[Rendered images with source text]
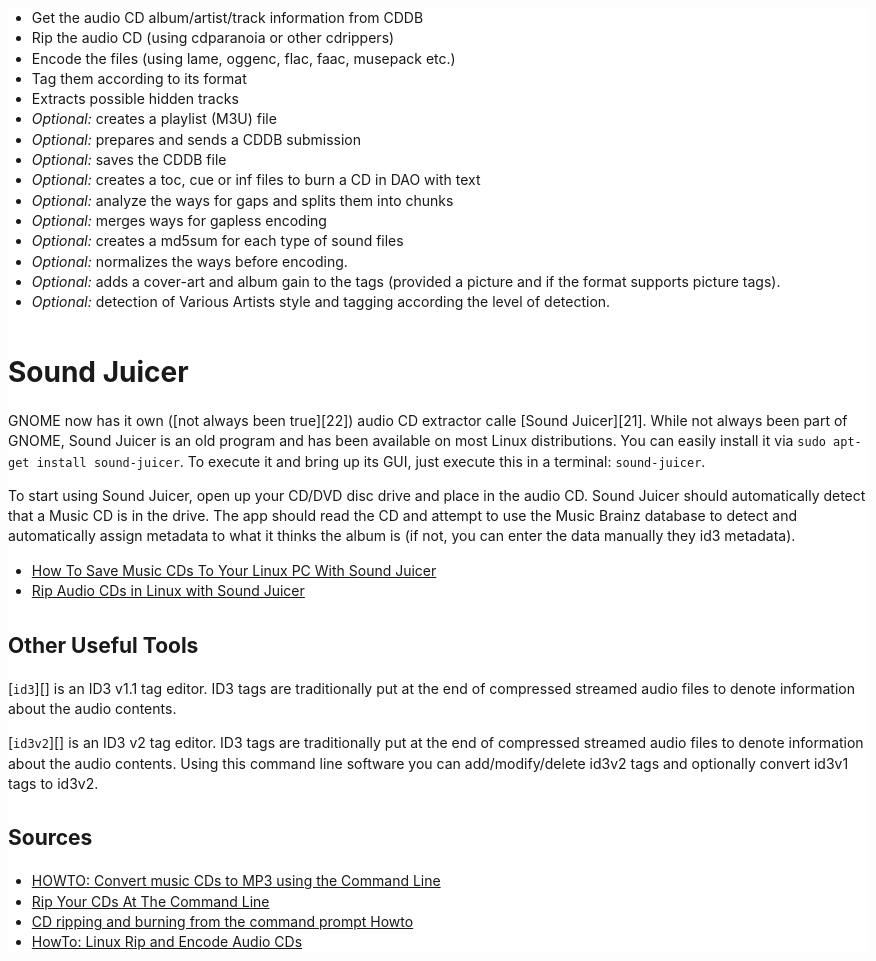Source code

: * Get the audio CD album/artist/track information from CDDB
* Rip the audio CD (using cdparanoia or other cdrippers)
* Encode the files (using lame, oggenc, flac, faac, musepack etc.)
* Tag them according to its format
* Extracts possible hidden tracks
* *Optional:* creates a playlist (M3U) file
* *Optional:* prepares and sends a CDDB submission
* *Optional:* saves the CDDB file
* *Optional:* creates a toc, cue or inf files to burn a CD in DAO with text
* *Optional:* analyze the ways for gaps and splits them into chunks
* *Optional:* merges ways for gapless encoding
* *Optional:* creates a md5sum for each type of sound files
* *Optional:* normalizes the ways before encoding.
* *Optional:* adds a cover-art and album gain to the tags (provided a picture and if the format supports picture tags).
* *Optional:* detection of Various Artists style and tagging according the level of detection.

# Sound Juicer
GNOME now has it own ([not always been true][22]) audio CD extractor calle [Sound Juicer][21].
While not always been part of GNOME,
Sound Juicer is an old program and has been available on most Linux distributions.
You can easily install it via `sudo apt-get install sound-juicer`.
To execute it and bring up its GUI, just execute this in a terminal: `sound-juicer`.

To start using Sound Juicer, open up your CD/DVD disc drive and place in the audio CD.
Sound Juicer should automatically detect that a Music CD is in the drive.
The app should read the CD and attempt to use the Music Brainz database
to detect and automatically assign metadata to what it thinks the album is
(if not, you can enter the data manually they id3 metadata).

* [How To Save Music CDs To Your Linux PC With Sound Juicer](https://www.addictivetips.com/ubuntu-linux-tips/save-music-cds-to-linux-with-sound-juicer/)
* [Rip Audio CDs in Linux with Sound Juicer](https://www.howtogeek.com/howto/20126/rip-audio-cds-with-sound-juicer/)

## Other Useful Tools
[`id3`][] is an ID3 v1.1 tag editor.
ID3 tags are traditionally put at the end of compressed streamed audio files to denote information about the audio contents.

[`id3v2`][] is an ID3 v2 tag editor.
ID3 tags are traditionally put at the end of compressed streamed audio files to denote information about the audio contents. Using this command line software you can add/modify/delete id3v2 tags and optionally convert id3v1 tags to id3v2.

## Sources
* [HOWTO: Convert music CDs to MP3 using the Command Line](http://ubuntuforums.org/showthread.php?t=535950)
* [Rip Your CDs At The Command Line](http://www.maketecheasier.com/rip-cds-at-command-line/)
* [CD ripping and burning from the command prompt Howto](http://linuxreviews.org/howtos/cdrecording/#toc4)
* [HowTo: Linux Rip and Encode Audio CDs](http://www.cyberciti.biz/faq/linux-ripping-and-encoding-audio-files/)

* _Exercise brief_:
A copy of each line above that holds the word "audio" is the expected answer.

* _Result of this task_:
: * Get the audio CD album/artist/track information from CDDB
* Rip the audio CD (using cdparanoia or other cdrippers)
GNOME now has it own ([not always been true][22]) audio CD extractor calle [Sound Juicer][21].
To start using Sound Juicer, open up your CD/DVD disc drive and place in the audio CD.
* [Rip Audio CDs in Linux with Sound Juicer](https://www.howtogeek.com/howto/20126/rip-audio-cds-with-sound-juicer/)
ID3 tags are traditionally put at the end of compressed streamed audio files to denote information about the audio contents.
ID3 tags are traditionally put at the end of compressed streamed audio files to denote information about the audio contents. Using this command line software you can add/modify/delete id3v2 tags and optionally convert id3v1 tags to id3v2.
* [HowTo: Linux Rip and Encode Audio CDs](http://www.cyberciti.biz/faq/linux-ripping-and-encoding-audio-files/)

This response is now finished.